VPA treatment promotes the activation of G6PD transcription in HCC cells. Both MHCC97-H and HepG2 cells were subjected to VPA treatment for a duration of 24 h, then harvested for qPCR and western blot assay. The mRNA and protein levels of G6PD were measured in our work (A-B). In addition, HCC cells were treated with SFN (1 and 2 μM) for 16 h, and the protein level of NRF2 was determined in each group (C). The transcription of G6PD and another NRF2 target gene, NQO1, was accessed using qPCR (D). Moreover, the function of potential AREs in human G6PD promotor region was analyzed via luciferase assay. MHCC97-H and HepG2 cells transfected with ARE-firefly luciferase or TK-renilla luciferase vectors for 24 h were left untreated or treated with SFN (2 μM) for 16 h.

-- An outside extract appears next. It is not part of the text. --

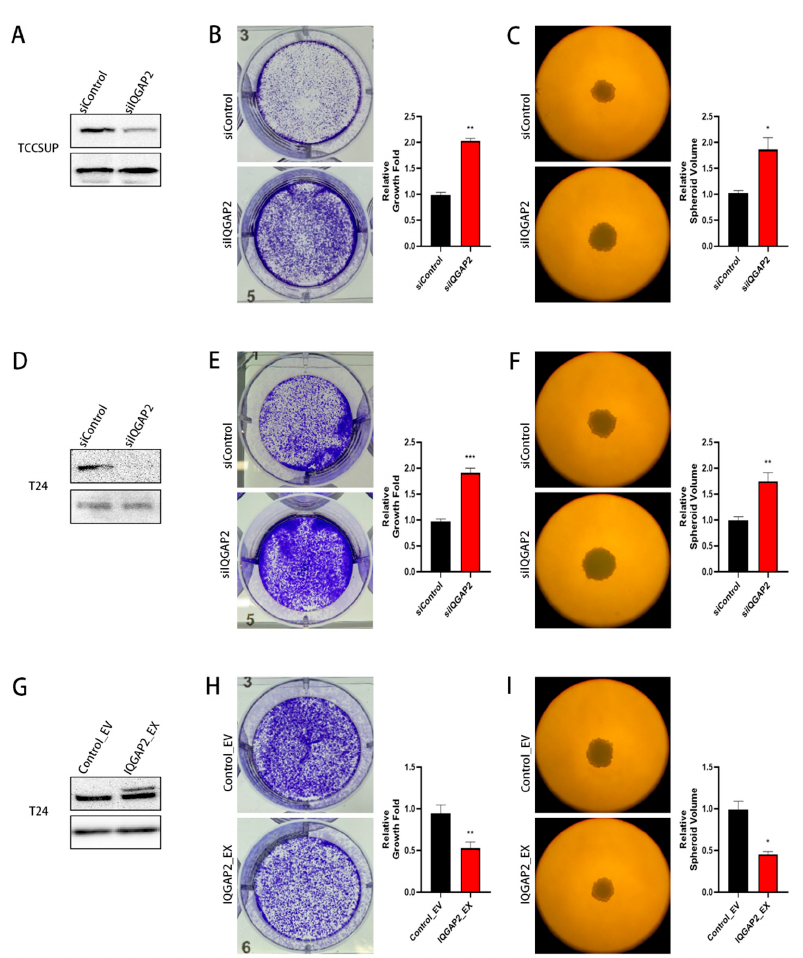
Figure 2. Reduced IQGAP2 promoted cell growth in bladder cancer cell lines. IQGAP2 knockdown in TCCSUP ( A ) and T24 ( D ) was confirmed by Western blot analysis. Knockdown of IQGAP2 in TCCSUP ( B , C ) and T24 ( E , F ) led to significant increase in proliferation in cell monolayer and spheroid growth. IQGAP2 overexpression in T24 ( G ) was confirmed by Western blot analysis. Overexpression of IQGAP2 in T24 ( H , I ) led to significant decrease in proliferation in cell monolayer and spheroid growth. One example in triplicate is shown; bar chart presents the meansof replicates ± SEM from three different experiments; * p ≤ 0.05, ** p ≤ 0.01, and *** p ≤ 0.001; Student’s t -test (two-tailed, unpaired) was used for comparison of means.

The cells were harvested for dual luciferase assay (E). Finally, The influence of VPA treatment on NRF2 expression was further determined using immunoblot (F), and the endogenous interaction between NRF2 and ARE1 in human G6PD gene was validated through ChIP-qPCR (G). Data are expressed as mean ± SD. The P value less than 0.05 was considered statistically significant and the value of Cohen's d over 0.8 represents a large effect size. *: P < 0.05 and Cohen's d > 0.8 compared to Ctrl group or compared between different groups.

Figure 8

G6PD plays a pivotal role in the action of VPA on disulfidptosis. G6PD knockdown cells were generated through siRNA transfection, and the effectiveness of the knockdown model was assessed via western blot analysis. HCC cells (MHCC97-H) were exposed to varying concentrations of VPA for 24 h, and the protein levels of G6PD were measured to verify the knockdown effect (A), and si-2# was chosen for following assays. Furthermore, both wild type and G6PD knockdown HCC cells underwent treatment with VPA for 24 h, followed by glucose deprivation (10-12 h) to trigger disulfidptosis. The morphological changes and cell death were subsequently analyzed in each group (B, Scale bar = 20 μm). Additionally, the formation of disulfide bonds in cytoskeletal proteins (FLNA and DREBRIN) induced by glucose starvation was assessed using non-reducing western blot (C). The expression level of Group III was considered as “1”. Phalloidin staining was then utilized to examine the actin filament (F-actin) in the various groups (D, Scale bar = 10 μm). Given the significance of G6PD in the pentose phosphate pathway and NADPH production (E), the activity of G6PD (F) and NADP⁺-NADPH metabolism (G) were measured herein. Moreover, the activity of GR (H) and GSH-GSSH metabolism (I) were also investigated in this study. Data are expressed as mean ± SD. The P value less than 0.05 was considered statistically significant and the value of Cohen's d over 0.8 represents a large effect size. *: P < 0.05 and Cohen's d > 0.8 compared to Ctrl group or compared between different groups.